▸ STATED TASK
Continue the forum post on LoRA training from where it stops.

▸ TEXT PASSAGE
______________________________
For more realistic skin texture etc try these prompts:
masterpiece, best quality, ultra-detailed, (skin texture:1.1) (film grain:1.3),high res, best shadow

and optionally:
goosebumps, pores, imperfect skin:1.2

I have more but if I kept going I might never stop :D
 
Last edited:
Here's some info about Lora training that I've gathered, plus a Lora I just made on pics of 106 models and random celebrities. (all names are in the zip file, and I avoided DNP models)

Couldn't add the Lora as an attachment for some reason: https://www.dosyaupload.com/27cog/selected_subjects_v2.zip
Edit: New version here: https://www.dosyaupload.com/1rf33/selected_subjects_v3.zip

There's many full guides out there with more information. I'd recommend "The Other LoRA Training Rentry", which has lots of detailed info and is up-to-date.

My strategy is to take my folders of images of different women, tag them with the WD14 tagger, and discard images with certain tags (like "2girls" to filter out group pictures). Then I randomly take some number from each, 50 in this case, and train on them. The images are captioned with the full name plus the WD14 tags. For some women, I manually added "breast implants" and "butterface" as tags. The "breast implants" tag works as expected and is great as a negative prompt, but the "butterface" tag didn't end up capturing what I wanted it to.

The tool I use for training is Kohya's SD scripts. Some people have made easier interfaces for this tool, like bmaltais is probably the most popular one and has WD14 tagging built in.
______________________________
▸ ITEMS
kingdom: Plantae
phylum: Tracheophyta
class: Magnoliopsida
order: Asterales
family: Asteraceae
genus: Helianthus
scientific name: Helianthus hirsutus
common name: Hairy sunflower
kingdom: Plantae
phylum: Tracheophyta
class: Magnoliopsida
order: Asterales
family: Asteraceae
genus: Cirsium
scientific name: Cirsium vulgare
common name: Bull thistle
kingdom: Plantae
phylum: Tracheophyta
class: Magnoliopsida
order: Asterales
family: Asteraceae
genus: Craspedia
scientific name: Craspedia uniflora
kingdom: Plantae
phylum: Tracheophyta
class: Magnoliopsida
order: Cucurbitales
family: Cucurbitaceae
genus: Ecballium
______________________________
▸ ANSWER FOR THIS EXERCISE
Once I have my training data prepared with a mess of Python scripts I wrote, I ran training with this command in Linux. You'd have to adapt it for Windows and fill in your own directories. I'm mainly putting it here for reference:

python accelerate launch --num_cpu_threads_per_process=2 ./train_network.py \
--pretrained_model_name_or_path=${MODEL_DIR}/v1-5-pruned.ckpt \
--train_data_dir=${TRAINING_DIR}/selected_subjects \
--output_dir=${SD_DIR}/models/Lora/trained \
--logging_dir=${SD_DIR}/models/Lora/trained/logging \
--sample_prompts=cleaned_subjects_prompts.txt \
--enable_bucket --resolution=512,512 --bucket_no_upscale \
--network_alpha=128 --network_dim=256 \
--save_model_as=safetensors --network_module=networks.lora \
--output_name=kohya_selected_subjects_v2 \
--sample_every_n_steps=10000 \
--no_half_vae \
--learning_rate=1 --lr_scheduler=constant --lr_warmup=0 --optimizer_type="Prodigy" \
--optimizer_args "decouple=True" "d0=1e-5" "betas=0.9,0.999" "d_coef=1.0" "weight_decay=0.01" "use_bias_correction=False" "safeguard_warmup=False" \
--train_batch_size=2 \
--scale_weight_norms=1 \
--random_crop --caption_tag_dropout_rate=0.05 \
--save_every_n_epochs=5 --max_train_epochs=50 \
--mixed_precision=bf16 --save_precision=bf16 --seed=12345 --caption_extension=.txt --max_data_loader_n_workers=0 \
--bucket_reso_steps=32 --xformers

The model that I train on is the SD1.5 base model.

I'm running on a 24GB GPU, and you may need to adjust some of these settings to get training to fit into memory. Lowering the batch size and adding --gradient_checkpointing should help.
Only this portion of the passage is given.